§ Goal of the exercise:
Write out the entries exactly, leaving out every picture.

§ Rendered images with source text:
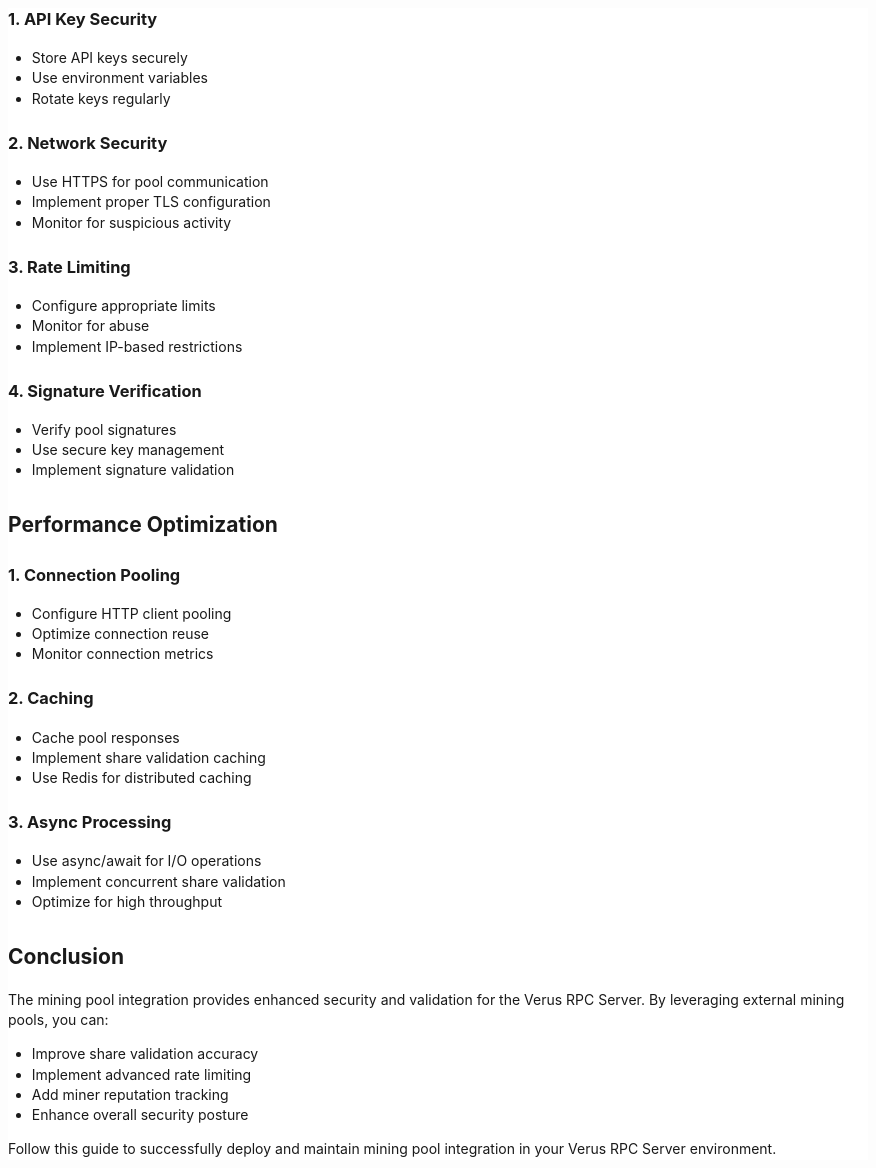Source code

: ### 1. API Key Security
- Store API keys securely
- Use environment variables
- Rotate keys regularly

### 2. Network Security
- Use HTTPS for pool communication
- Implement proper TLS configuration
- Monitor for suspicious activity

### 3. Rate Limiting
- Configure appropriate limits
- Monitor for abuse
- Implement IP-based restrictions

### 4. Signature Verification
- Verify pool signatures
- Use secure key management
- Implement signature validation

## Performance Optimization

### 1. Connection Pooling
- Configure HTTP client pooling
- Optimize connection reuse
- Monitor connection metrics

### 2. Caching
- Cache pool responses
- Implement share validation caching
- Use Redis for distributed caching

### 3. Async Processing
- Use async/await for I/O operations
- Implement concurrent share validation
- Optimize for high throughput

## Conclusion

The mining pool integration provides enhanced security and validation for the Verus RPC Server. By leveraging external mining pools, you can:

- Improve share validation accuracy
- Implement advanced rate limiting
- Add miner reputation tracking
- Enhance overall security posture

Follow this guide to successfully deploy and maintain mining pool integration in your Verus RPC Server environment.
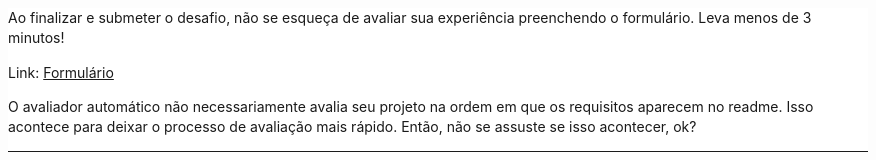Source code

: Ao finalizar e submeter o desafio, não se esqueça de avaliar sua experiência preenchendo o formulário. Leva menos de 3 minutos!

Link: [Formulário](https://be-trybe.typeform.com/to/PsefzL2e)

O avaliador automático não necessariamente avalia seu projeto na ordem em que os requisitos aparecem no readme. Isso acontece para deixar o processo de avaliação mais rápido. Então, não se assuste se isso acontecer, ok?

---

§ Answer to this exercise:
Source code

: ### 1. API Key Security
- Store API keys securely
- Use environment variables
- Rotate keys regularly

### 2. Network Security
- Use HTTPS for pool communication
- Implement proper TLS configuration
- Monitor for suspicious activity

### 3. Rate Limiting
- Configure appropriate limits
- Monitor for abuse
- Implement IP-based restrictions

### 4. Signature Verification
- Verify pool signatures
- Use secure key management
- Implement signature validation

## Performance Optimization

### 1. Connection Pooling
- Configure HTTP client pooling
- Optimize connection reuse
- Monitor connection metrics

### 2. Caching
- Cache pool responses
- Implement share validation caching
- Use Redis for distributed caching

### 3. Async Processing
- Use async/await for I/O operations
- Implement concurrent share validation
- Optimize for high throughput

## Conclusion

The mining pool integration provides enhanced security and validation for the Verus RPC Server. By leveraging external mining pools, you can:

- Improve share validation accuracy
- Implement advanced rate limiting
- Add miner reputation tracking
- Enhance overall security posture

Follow this guide to successfully deploy and maintain mining pool integration in your Verus RPC Server environment.
Source code

: Ao finalizar e submeter o desafio, não se esqueça de avaliar sua experiência preenchendo o formulário. Leva menos de 3 minutos!

Link: [Formulário](https://be-trybe.typeform.com/to/PsefzL2e)

O avaliador automático não necessariamente avalia seu projeto na ordem em que os requisitos aparecem no readme. Isso acontece para deixar o processo de avaliação mais rápido. Então, não se assuste se isso acontecer, ok?

---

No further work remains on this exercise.